▶ _DESCRIPTION OF THE TASK_
Any picture in the records below stays out; return everything else exactly.

▶ _INFORMATION_
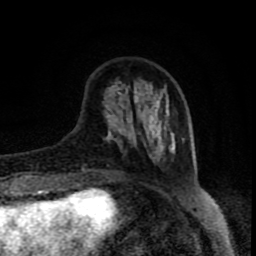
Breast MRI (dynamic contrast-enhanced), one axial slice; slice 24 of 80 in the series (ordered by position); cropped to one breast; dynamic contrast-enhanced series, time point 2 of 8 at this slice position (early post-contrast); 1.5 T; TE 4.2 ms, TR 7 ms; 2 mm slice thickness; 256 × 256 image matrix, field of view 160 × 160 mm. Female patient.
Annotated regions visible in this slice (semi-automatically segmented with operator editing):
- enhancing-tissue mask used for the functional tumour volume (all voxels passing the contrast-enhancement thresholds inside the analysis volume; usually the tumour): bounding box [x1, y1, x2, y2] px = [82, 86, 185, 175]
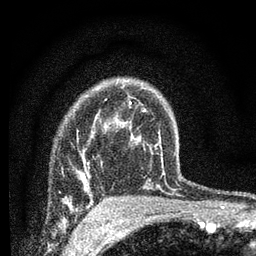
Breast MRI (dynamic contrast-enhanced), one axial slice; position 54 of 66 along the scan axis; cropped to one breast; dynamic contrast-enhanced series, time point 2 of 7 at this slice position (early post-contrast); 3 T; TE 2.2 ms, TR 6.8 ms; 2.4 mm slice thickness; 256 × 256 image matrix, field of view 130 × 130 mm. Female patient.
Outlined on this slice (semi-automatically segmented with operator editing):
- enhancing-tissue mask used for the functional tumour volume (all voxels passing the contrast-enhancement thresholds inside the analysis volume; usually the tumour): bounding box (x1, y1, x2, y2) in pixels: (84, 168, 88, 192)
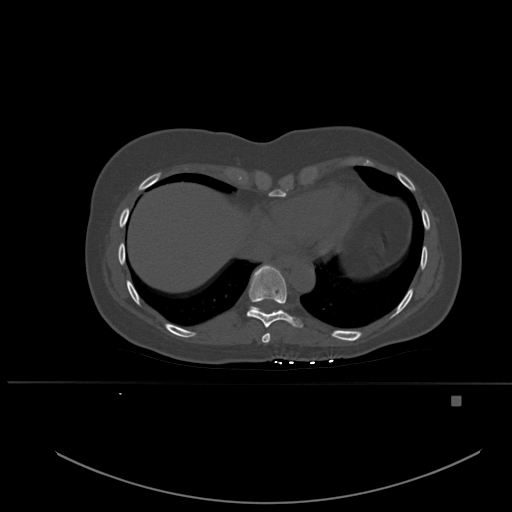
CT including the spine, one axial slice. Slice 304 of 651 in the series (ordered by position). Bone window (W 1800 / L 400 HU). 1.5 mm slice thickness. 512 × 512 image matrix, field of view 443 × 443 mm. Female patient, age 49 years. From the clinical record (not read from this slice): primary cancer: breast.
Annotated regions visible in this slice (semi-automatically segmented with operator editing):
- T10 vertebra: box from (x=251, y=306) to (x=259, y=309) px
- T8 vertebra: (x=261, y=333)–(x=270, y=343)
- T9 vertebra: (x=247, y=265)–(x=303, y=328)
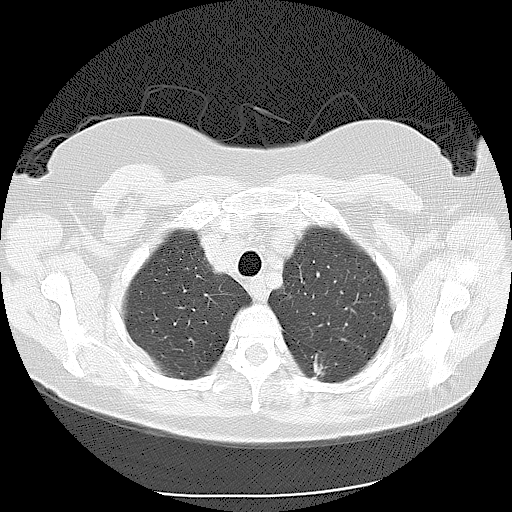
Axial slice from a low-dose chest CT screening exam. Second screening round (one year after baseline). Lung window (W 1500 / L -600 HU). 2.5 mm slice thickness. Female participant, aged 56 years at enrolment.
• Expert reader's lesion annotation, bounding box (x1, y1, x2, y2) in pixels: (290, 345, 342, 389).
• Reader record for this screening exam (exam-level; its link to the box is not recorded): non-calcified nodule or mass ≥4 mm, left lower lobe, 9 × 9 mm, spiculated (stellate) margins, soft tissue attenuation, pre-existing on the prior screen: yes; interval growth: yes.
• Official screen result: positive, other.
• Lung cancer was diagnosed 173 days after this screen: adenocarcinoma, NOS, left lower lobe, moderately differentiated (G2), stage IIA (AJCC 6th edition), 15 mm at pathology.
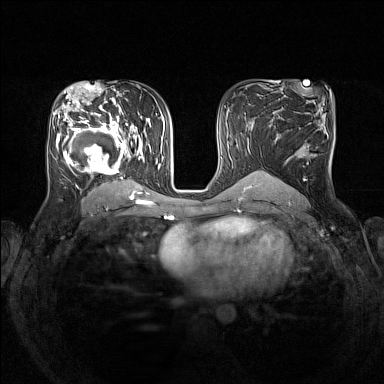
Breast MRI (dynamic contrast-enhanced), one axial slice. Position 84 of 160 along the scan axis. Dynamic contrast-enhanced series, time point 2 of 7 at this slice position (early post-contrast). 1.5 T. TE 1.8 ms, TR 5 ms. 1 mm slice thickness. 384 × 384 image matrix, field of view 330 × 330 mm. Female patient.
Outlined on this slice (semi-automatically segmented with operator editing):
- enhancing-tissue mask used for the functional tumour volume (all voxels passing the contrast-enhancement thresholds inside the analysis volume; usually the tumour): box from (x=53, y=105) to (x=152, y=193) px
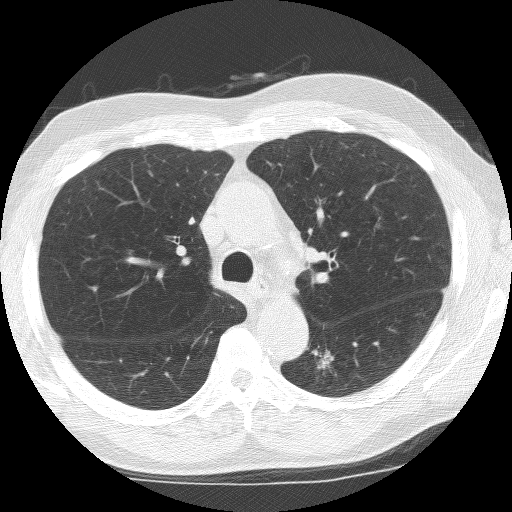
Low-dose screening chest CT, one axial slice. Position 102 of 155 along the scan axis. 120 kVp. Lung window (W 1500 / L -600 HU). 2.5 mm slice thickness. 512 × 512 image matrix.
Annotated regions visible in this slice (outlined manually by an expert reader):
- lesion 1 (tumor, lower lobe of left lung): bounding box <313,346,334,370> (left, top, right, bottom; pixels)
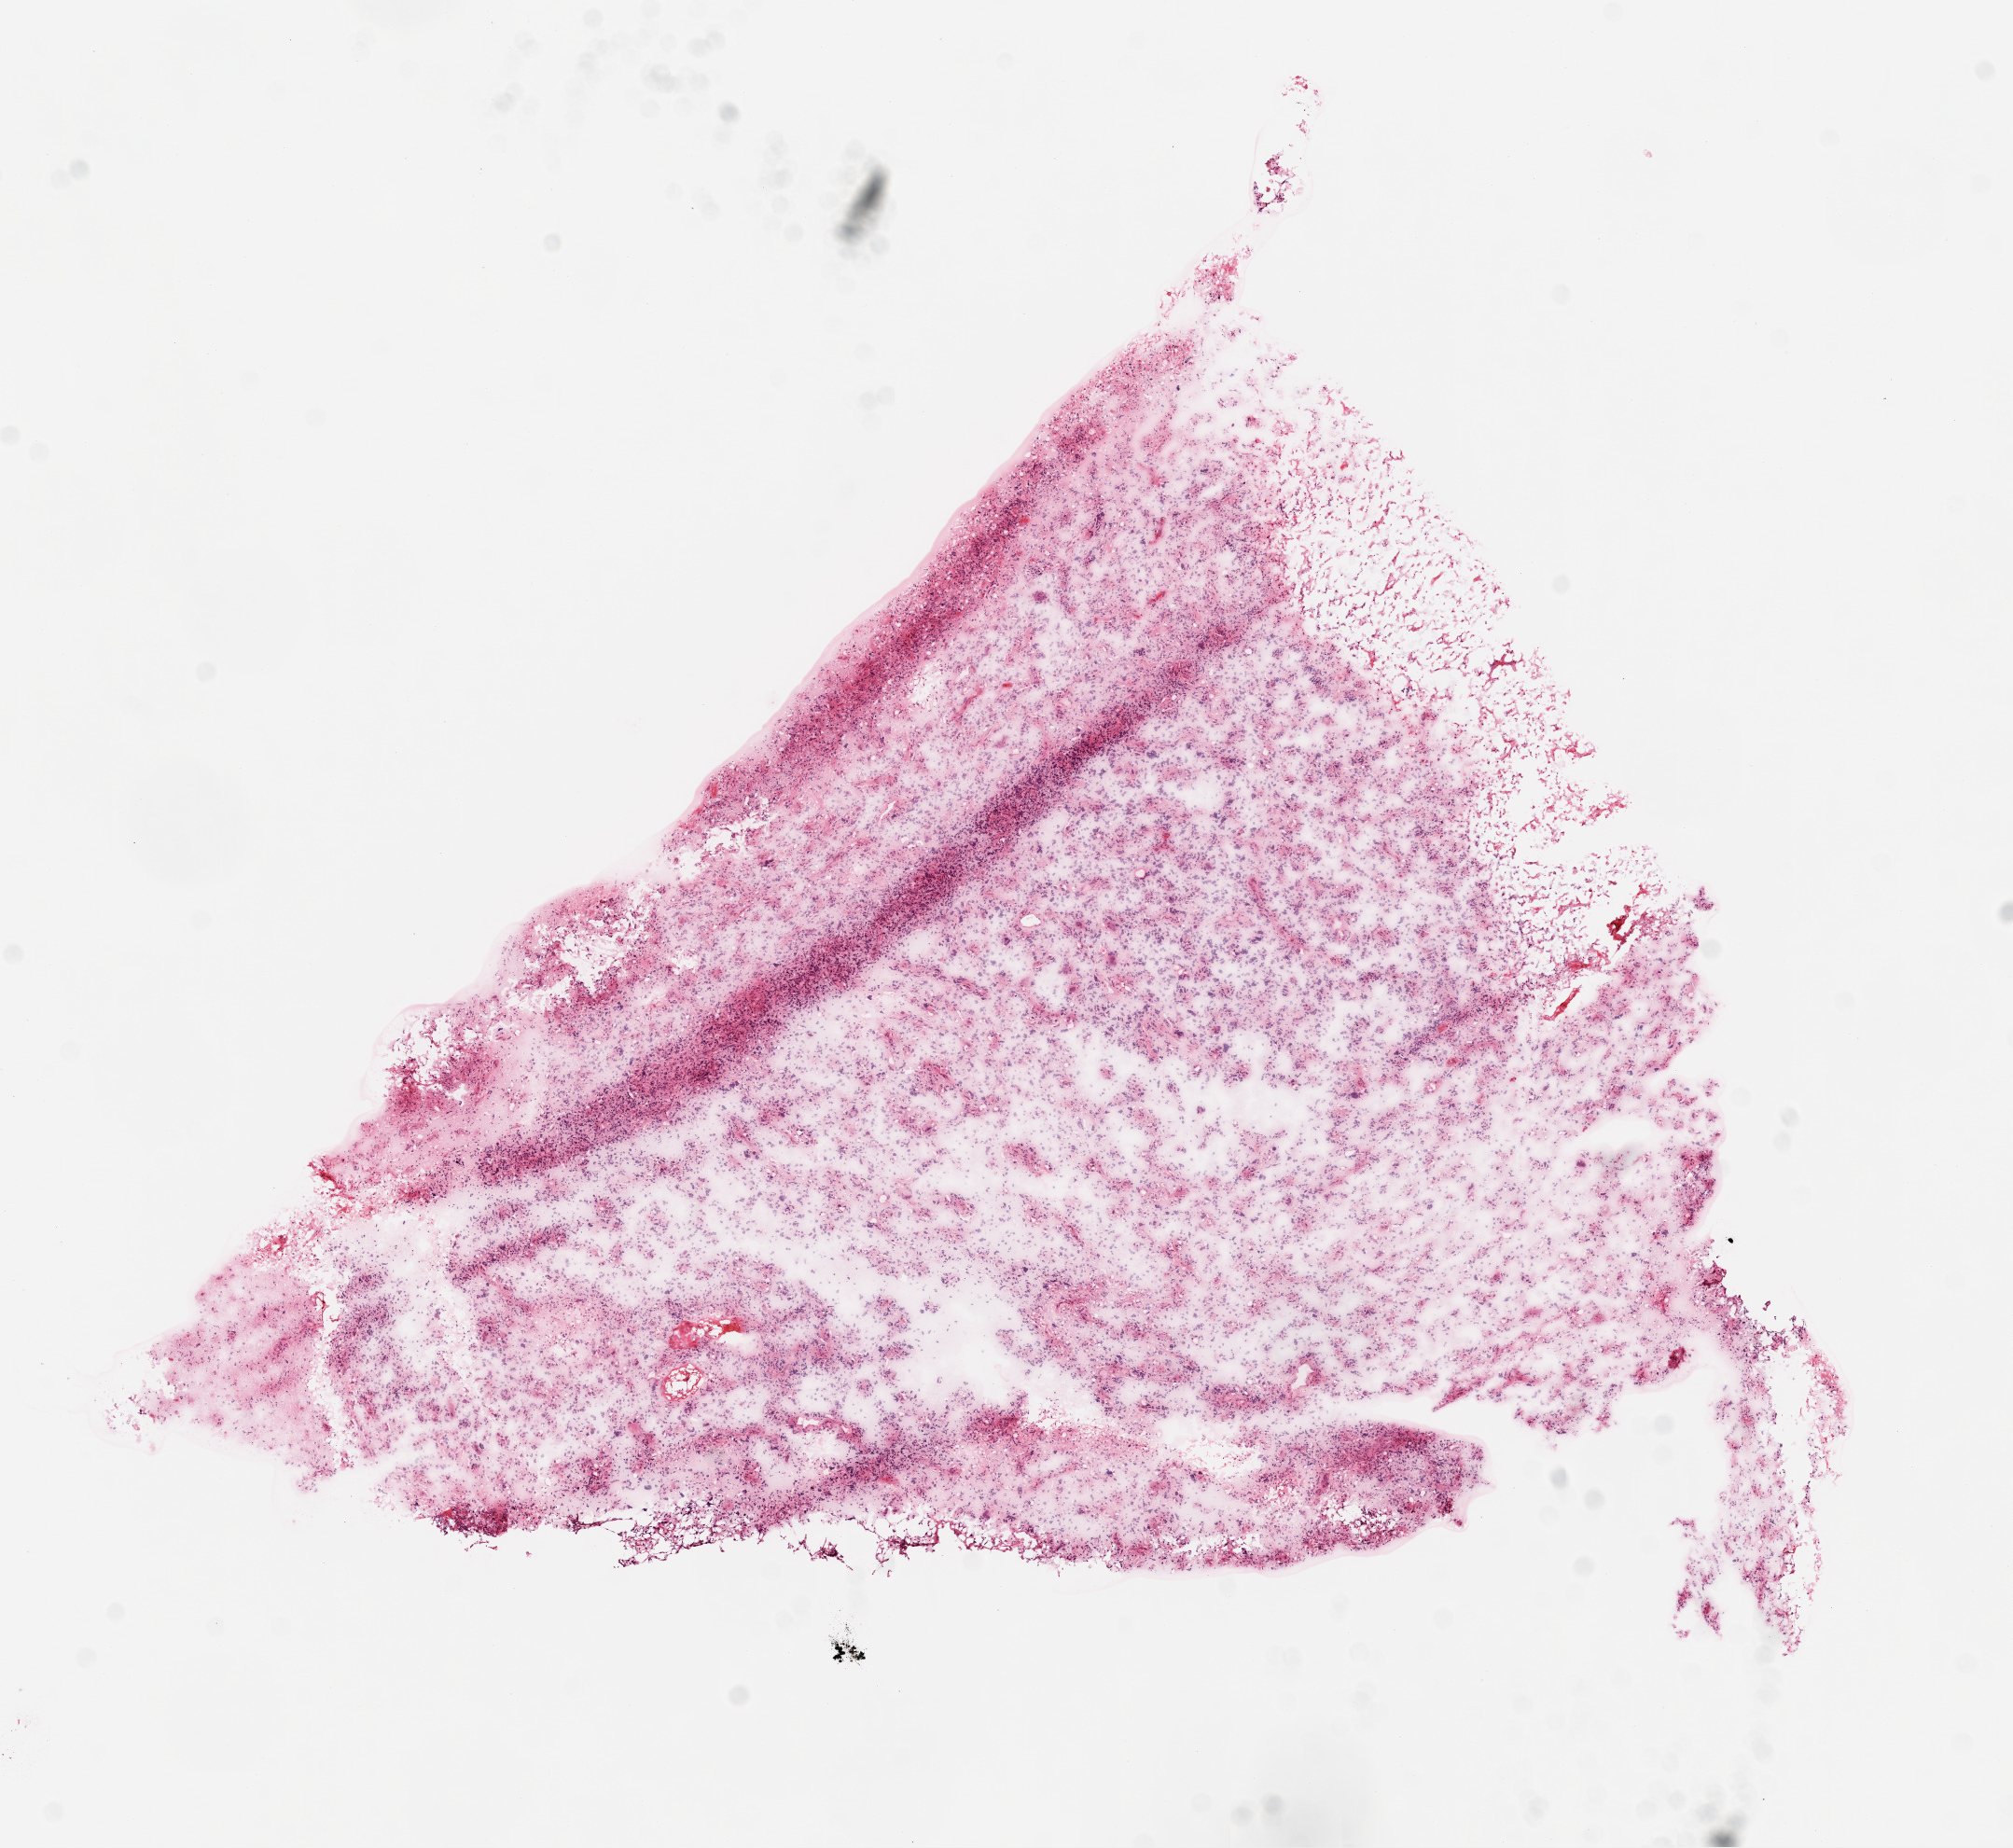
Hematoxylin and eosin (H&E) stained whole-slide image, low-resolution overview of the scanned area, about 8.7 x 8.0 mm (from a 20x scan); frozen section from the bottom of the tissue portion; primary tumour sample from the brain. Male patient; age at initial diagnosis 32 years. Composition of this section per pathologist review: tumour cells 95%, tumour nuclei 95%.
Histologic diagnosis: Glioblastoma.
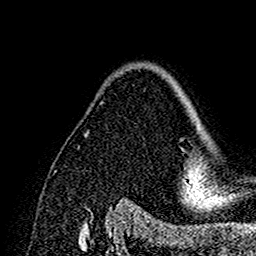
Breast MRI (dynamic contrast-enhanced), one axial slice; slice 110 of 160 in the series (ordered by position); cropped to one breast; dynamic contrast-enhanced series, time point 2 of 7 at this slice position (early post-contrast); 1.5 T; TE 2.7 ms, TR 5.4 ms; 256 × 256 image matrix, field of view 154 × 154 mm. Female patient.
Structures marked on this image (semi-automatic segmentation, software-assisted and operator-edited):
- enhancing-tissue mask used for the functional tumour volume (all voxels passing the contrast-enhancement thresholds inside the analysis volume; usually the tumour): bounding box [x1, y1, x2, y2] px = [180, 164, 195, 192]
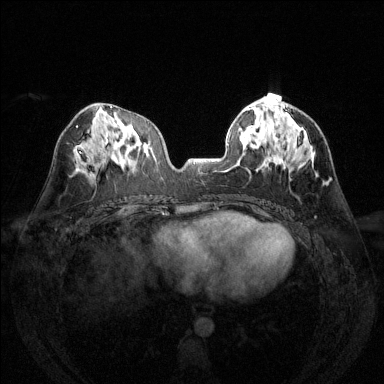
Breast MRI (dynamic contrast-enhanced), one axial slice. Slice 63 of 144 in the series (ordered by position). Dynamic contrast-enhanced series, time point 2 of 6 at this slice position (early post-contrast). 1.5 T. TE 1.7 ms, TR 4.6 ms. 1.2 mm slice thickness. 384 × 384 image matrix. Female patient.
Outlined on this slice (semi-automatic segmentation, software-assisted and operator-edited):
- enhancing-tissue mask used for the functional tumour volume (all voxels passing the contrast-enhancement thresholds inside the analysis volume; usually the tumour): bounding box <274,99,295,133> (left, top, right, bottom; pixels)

▶ _TASK RESULT_
Breast MRI (dynamic contrast-enhanced), one axial slice; slice 24 of 80 in the series (ordered by position); cropped to one breast; dynamic contrast-enhanced series, time point 2 of 8 at this slice position (early post-contrast); 1.5 T; TE 4.2 ms, TR 7 ms; 2 mm slice thickness; 256 × 256 image matrix, field of view 160 × 160 mm. Female patient.
Annotated regions visible in this slice (semi-automatically segmented with operator editing):
- enhancing-tissue mask used for the functional tumour volume (all voxels passing the contrast-enhancement thresholds inside the analysis volume; usually the tumour): bounding box [x1, y1, x2, y2] px = [82, 86, 185, 175]
Breast MRI (dynamic contrast-enhanced), one axial slice; position 54 of 66 along the scan axis; cropped to one breast; dynamic contrast-enhanced series, time point 2 of 7 at this slice position (early post-contrast); 3 T; TE 2.2 ms, TR 6.8 ms; 2.4 mm slice thickness; 256 × 256 image matrix, field of view 130 × 130 mm. Female patient.
Outlined on this slice (semi-automatically segmented with operator editing):
- enhancing-tissue mask used for the functional tumour volume (all voxels passing the contrast-enhancement thresholds inside the analysis volume; usually the tumour): bounding box (x1, y1, x2, y2) in pixels: (84, 168, 88, 192)
CT including the spine, one axial slice. Slice 304 of 651 in the series (ordered by position). Bone window (W 1800 / L 400 HU). 1.5 mm slice thickness. 512 × 512 image matrix, field of view 443 × 443 mm. Female patient, age 49 years. From the clinical record (not read from this slice): primary cancer: breast.
Annotated regions visible in this slice (semi-automatically segmented with operator editing):
- T10 vertebra: box from (x=251, y=306) to (x=259, y=309) px
- T8 vertebra: (x=261, y=333)–(x=270, y=343)
- T9 vertebra: (x=247, y=265)–(x=303, y=328)
Axial slice from a low-dose chest CT screening exam. Second screening round (one year after baseline). Lung window (W 1500 / L -600 HU). 2.5 mm slice thickness. Female participant, aged 56 years at enrolment.
• Expert reader's lesion annotation, bounding box (x1, y1, x2, y2) in pixels: (290, 345, 342, 389).
• Reader record for this screening exam (exam-level; its link to the box is not recorded): non-calcified nodule or mass ≥4 mm, left lower lobe, 9 × 9 mm, spiculated (stellate) margins, soft tissue attenuation, pre-existing on the prior screen: yes; interval growth: yes.
• Official screen result: positive, other.
• Lung cancer was diagnosed 173 days after this screen: adenocarcinoma, NOS, left lower lobe, moderately differentiated (G2), stage IIA (AJCC 6th edition), 15 mm at pathology.
Breast MRI (dynamic contrast-enhanced), one axial slice. Position 84 of 160 along the scan axis. Dynamic contrast-enhanced series, time point 2 of 7 at this slice position (early post-contrast). 1.5 T. TE 1.8 ms, TR 5 ms. 1 mm slice thickness. 384 × 384 image matrix, field of view 330 × 330 mm. Female patient.
Outlined on this slice (semi-automatically segmented with operator editing):
- enhancing-tissue mask used for the functional tumour volume (all voxels passing the contrast-enhancement thresholds inside the analysis volume; usually the tumour): box from (x=53, y=105) to (x=152, y=193) px
Low-dose screening chest CT, one axial slice. Position 102 of 155 along the scan axis. 120 kVp. Lung window (W 1500 / L -600 HU). 2.5 mm slice thickness. 512 × 512 image matrix.
Annotated regions visible in this slice (outlined manually by an expert reader):
- lesion 1 (tumor, lower lobe of left lung): bounding box <313,346,334,370> (left, top, right, bottom; pixels)
Hematoxylin and eosin (H&E) stained whole-slide image, low-resolution overview of the scanned area, about 8.7 x 8.0 mm (from a 20x scan); frozen section from the bottom of the tissue portion; primary tumour sample from the brain. Male patient; age at initial diagnosis 32 years. Composition of this section per pathologist review: tumour cells 95%, tumour nuclei 95%.
Histologic diagnosis: Glioblastoma.
Breast MRI (dynamic contrast-enhanced), one axial slice; slice 110 of 160 in the series (ordered by position); cropped to one breast; dynamic contrast-enhanced series, time point 2 of 7 at this slice position (early post-contrast); 1.5 T; TE 2.7 ms, TR 5.4 ms; 256 × 256 image matrix, field of view 154 × 154 mm. Female patient.
Structures marked on this image (semi-automatic segmentation, software-assisted and operator-edited):
- enhancing-tissue mask used for the functional tumour volume (all voxels passing the contrast-enhancement thresholds inside the analysis volume; usually the tumour): bounding box [x1, y1, x2, y2] px = [180, 164, 195, 192]
Breast MRI (dynamic contrast-enhanced), one axial slice. Slice 63 of 144 in the series (ordered by position). Dynamic contrast-enhanced series, time point 2 of 6 at this slice position (early post-contrast). 1.5 T. TE 1.7 ms, TR 4.6 ms. 1.2 mm slice thickness. 384 × 384 image matrix. Female patient.
Outlined on this slice (semi-automatic segmentation, software-assisted and operator-edited):
- enhancing-tissue mask used for the functional tumour volume (all voxels passing the contrast-enhancement thresholds inside the analysis volume; usually the tumour): bounding box <274,99,295,133> (left, top, right, bottom; pixels)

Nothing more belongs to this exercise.